C'è chi dice che sia iniziato tutto con il brusco calo del greggio (4 dollari in meno per il Brent poco sopra 120 dollari, 4 dollari in meno per il Wti sotto 106) e che, a provocarlo, sia stato il consiglio di Goldman Sachs a vendere petrolio (assieme a un paniere di materie prime) perché è in calo la domanda e c'è un'esuberanza di offerta (si veda l'articolo a pagina 48). Secondo la banca d'affari il Brent potrebbe crollare fino a 105. Altri aggiungono che l'aggravarsi della crisi nucleare in Giappone avrebbe contribuito ad accelerare questo generale disinvestimento dalle attività a rischio. Infine, qualcuno sostiene che anche i deludenti ricavi di Alcoa hanno aggiunto ulteriori motivi di preoccupazione.

In realtà la seduta di ieri su tutti i mercati finanziari ha esasperato un processo che s'era intravisto già nel pomeriggio di venerdì, quando lo yen ha cominciato a recuperare sul dollaro e altre valute che avevano beneficiato di un robusto carry trade. Insomma è esplosa una nuova, probabilmente effimera, crisi di liquidità. Chi s'era indebitato in valuta giapponese (e pure svizzera) a bassissimi tassi d'interesse e fidando nel fatto che la valuta non si sarebbe apprezzata, per investire in attività più redditizie (in Australia, Canada, Nuova Zelanda, Paesi emergenti e pure sulle borse occidentali), s'è trovato costretto a chiudere le posizioni non appena lo yen, venerdì pomeriggio, aveva accennato un rialzo. La fretta di ricomprare yen ha spinto il cambio con il dollaro da 85,5 di giovedì agli 83,5 di ieri. Altrettanto vistoso il rimbalzo del franco svizzero che a 0,896 è al nuovo record storico sul biglietto verde. Naturale che il dollaro Usa sia caduto, sul paniere delle principali valute, a livelli che non si vedevano da inizio dicembre 2009.

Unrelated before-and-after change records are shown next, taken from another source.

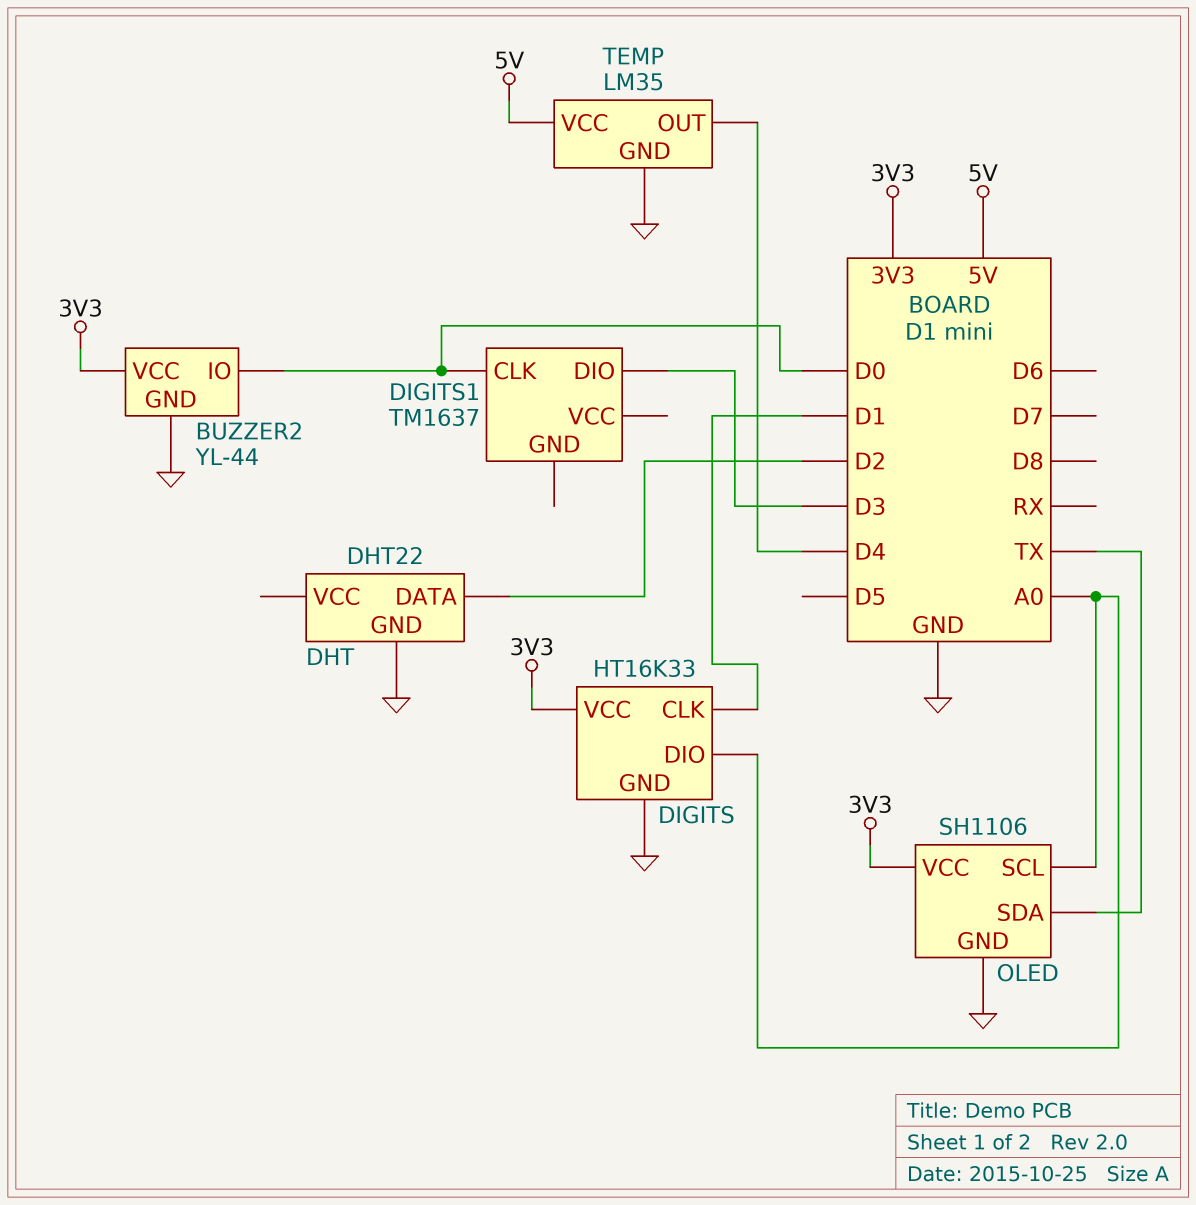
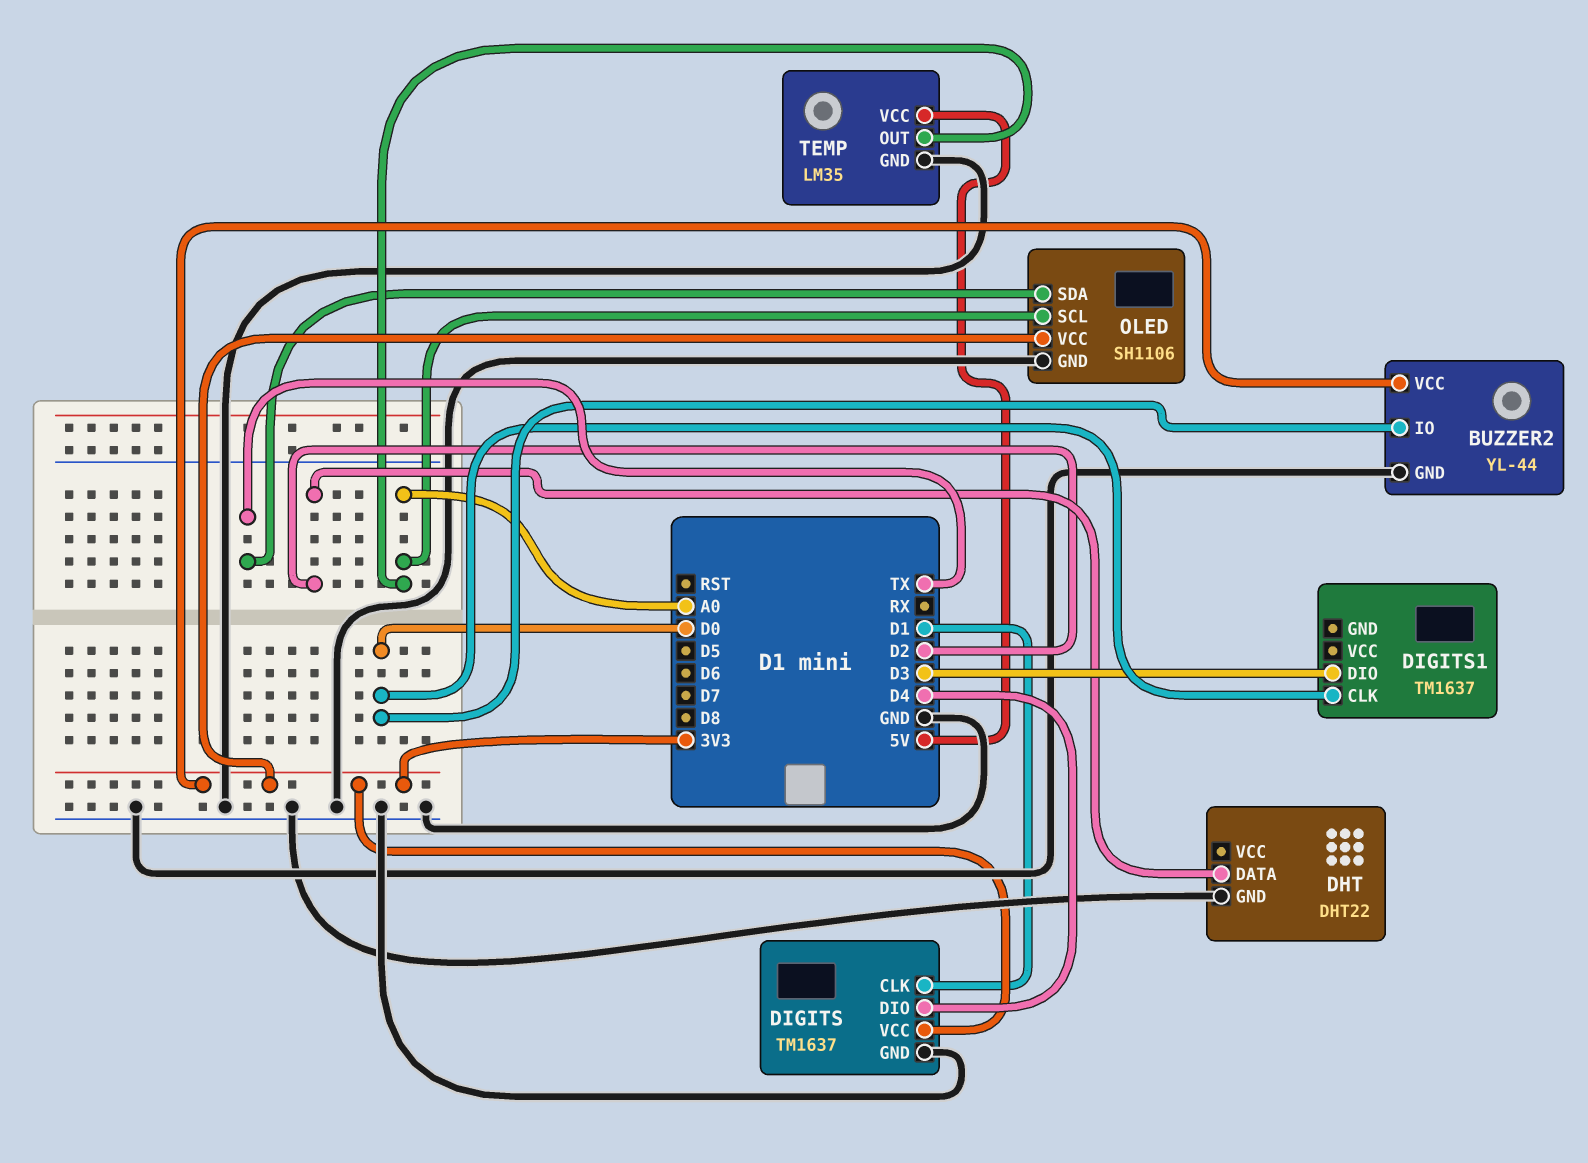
DIGITS: HT16K33 -> TM1637
DIGITS pin DIO: A0 -> D4
TEMP pin OUT: D4 -> A0

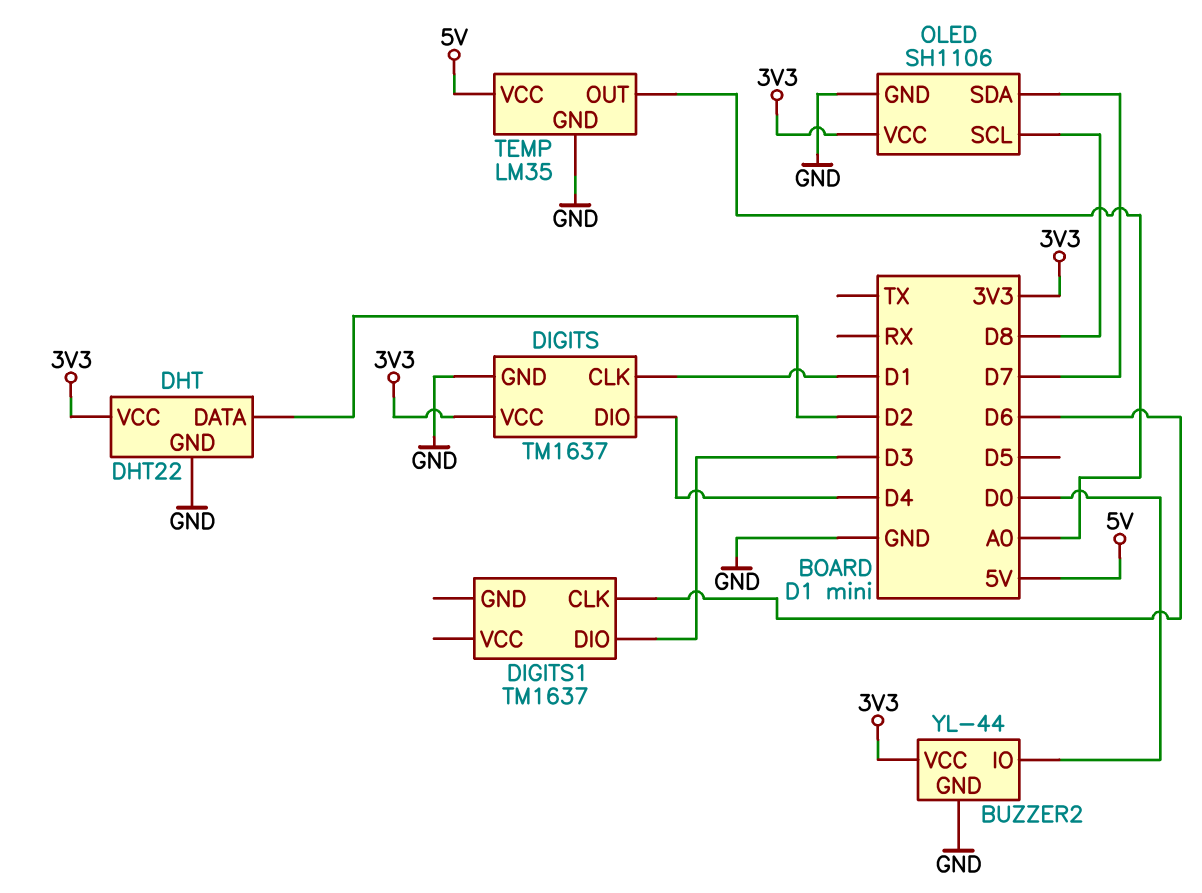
DHT pin VCC: none -> 3V3
DIGITS1 pin CLK: D0 -> D6
OLED pin SCL: A0 -> D8
OLED pin SDA: TX -> D7

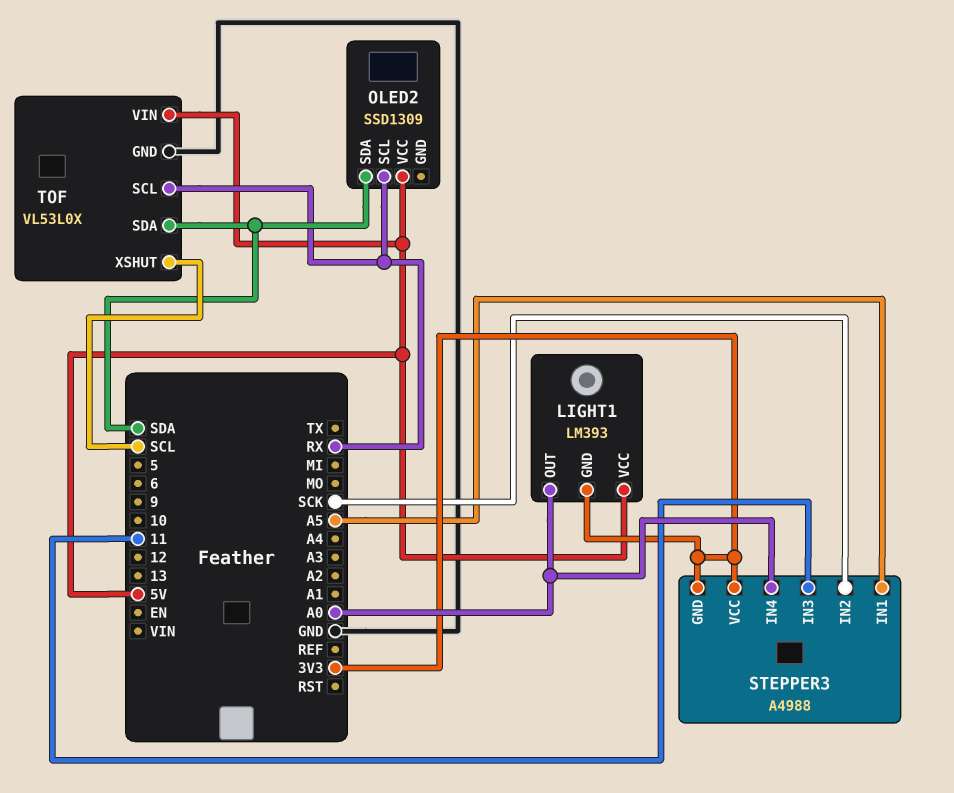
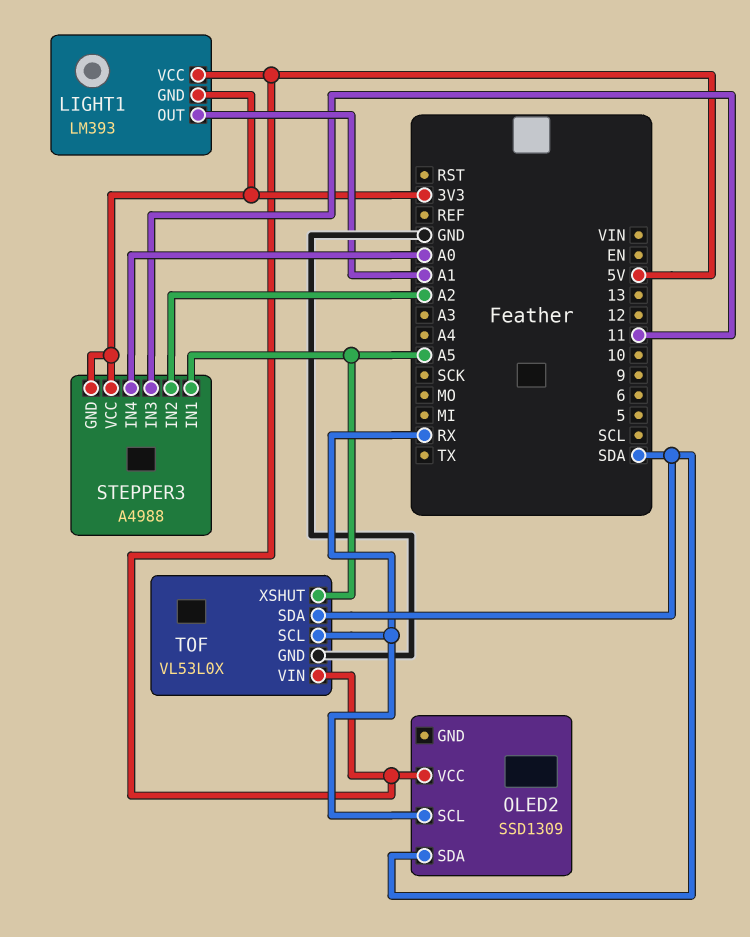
LIGHT1 pin OUT: A0 -> A1
STEPPER3 pin IN2: SCK -> A2
TOF pin XSHUT: SCL -> A5

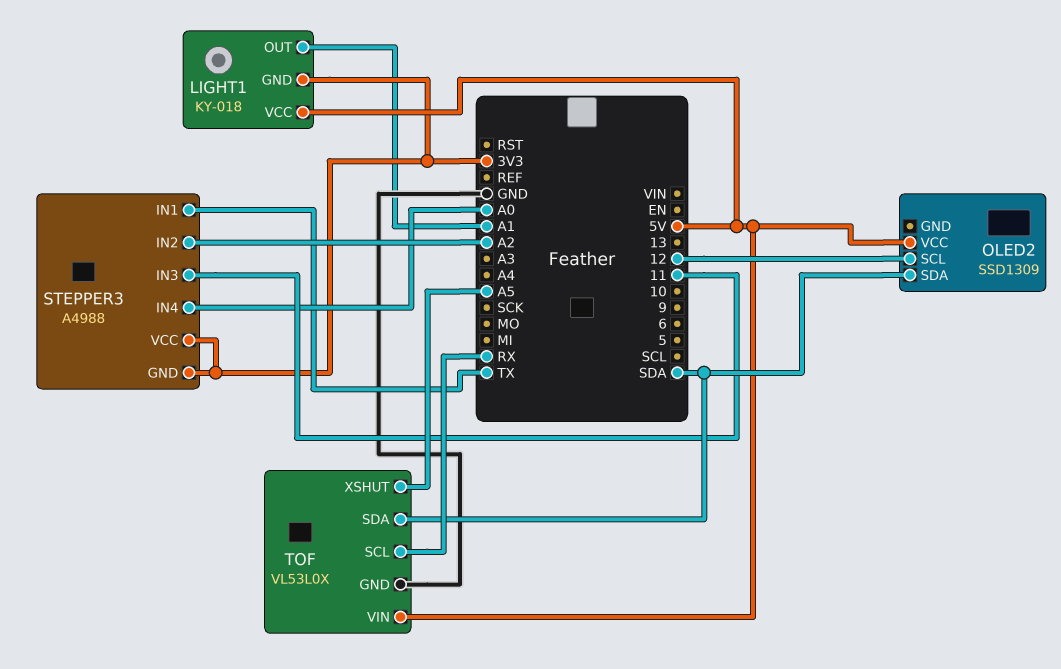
LIGHT1: LM393 -> KY-018
OLED2 pin SCL: RX -> 12
STEPPER3 pin IN1: A5 -> TX

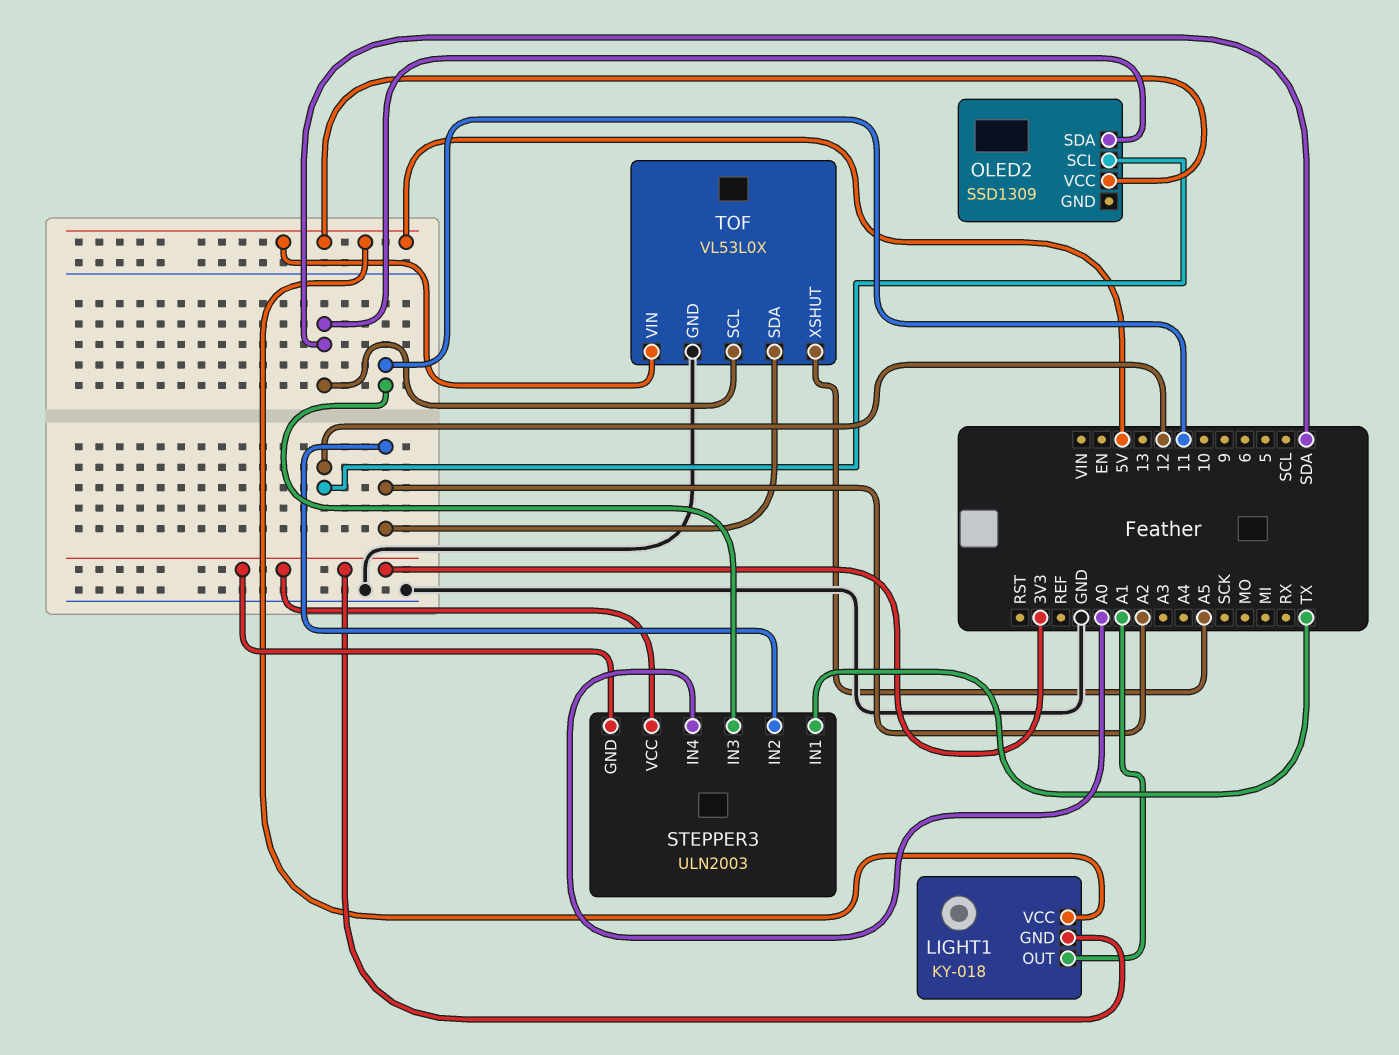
STEPPER3: A4988 -> ULN2003
TOF pin SCL: RX -> SDA
TOF pin SDA: SDA -> A2

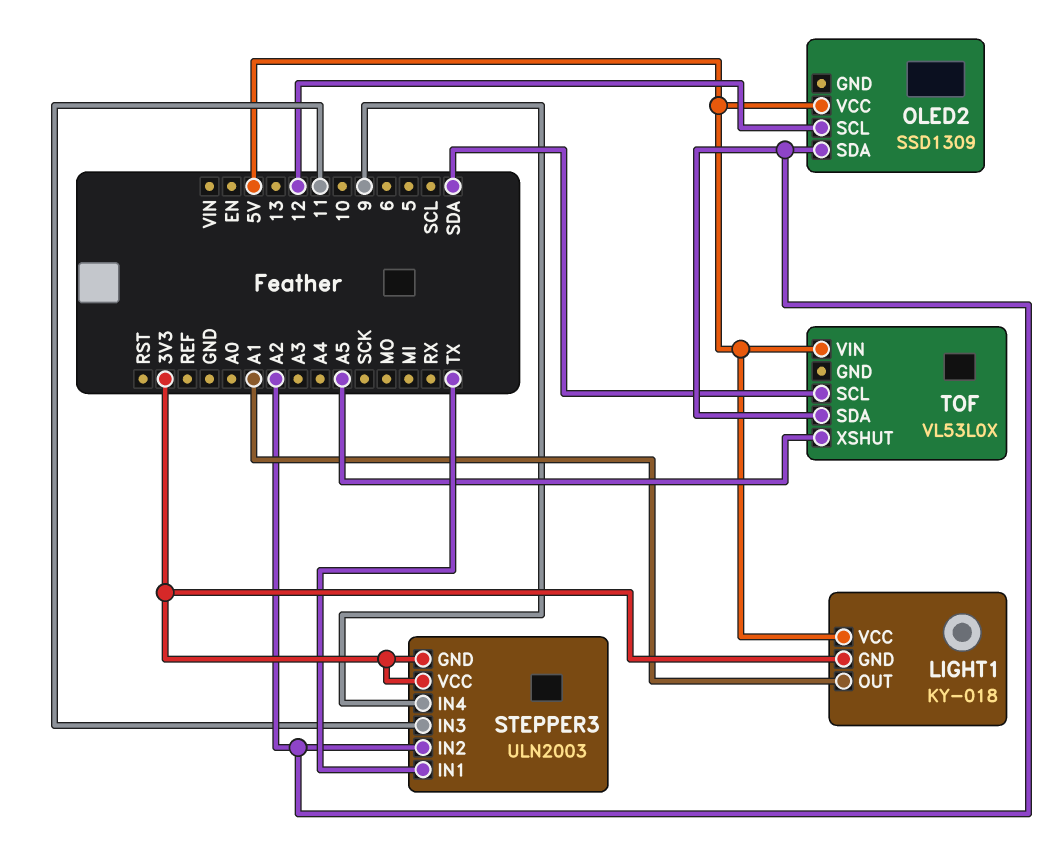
OLED2 pin SDA: SDA -> A2
STEPPER3 pin IN4: A0 -> 9
TOF pin GND: GND -> none

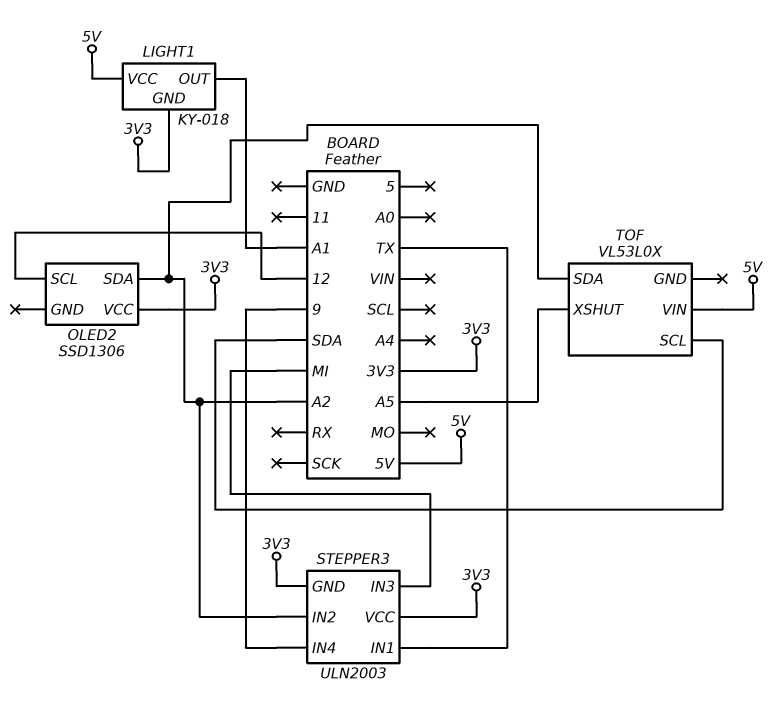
OLED2: SSD1309 -> SSD1306
OLED2 pin VCC: 5V -> 3V3
STEPPER3 pin IN3: 11 -> MI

La momentanea crisi di liquidità ha avuto ripercussioni anche sul tasso overnight che negli Stati Uniti è crollato allo 0,09% (a fine marzo era allo 0,24%, in linea con il tasso Fed), riacutizzando tensioni già viste all'inizio della passata settimana: segno che gli investitori sono corsi a cercare altre fonti di finanziamento, dopo che s'erano prosciugate quelle legate alla carry trade.

Se ancora ce ne fosse stato bisogno, quanto è accaduto ieri dimostra come siano i flussi di liquidità (e sempre più spesso la liquidità presa a prestito) a determinare l'andamento delle borse, del petrolio e delle materie prime. E svela pure la natura essenzialmente speculativa che aveva portato, fino a qualche giorno fa, i sincroni rialzi dei mercati azionari, del petrolio e dei metalli preziosi. Per il presidente della Fed, Ben Bernanke, potrebbe essere la dimostrazione che i rincari di commodity e derrate alimentari sono fenomeni «temporanei» e, come tali, non forieri di preoccupante inflazione. È difficile dirlo. Di certo è che la componente speculativa gioca un ruolo ben più importante delle considerazioni fondamentali.

Quasi nessuno tra gli operatori valutari crede che quanto s'è visto nelle ultime tre sedute rappresenti un'inversione di tendenza. La convinzione diffusa è che le pratiche del carry trade possano riprendere forza nei prossimi giorni, anche perché si sa che le banche centrali non permetterebbero allo yen di rafforzarsi oltre la soglia di 80 sul dollaro.

I mercati azionari hanno subìto tutti sensibili perdite. Tokio ha chiuso con un ribasso dell'1,69%, esattamente come l'indice Stoxx (-1,55% Milano, -1,47% Londra, -1,54% Parigi, -1,42% Francoforte). A New York s'è drammatizzato molto meno: -0,78% l'S&P, -0,96% il Nasdaq.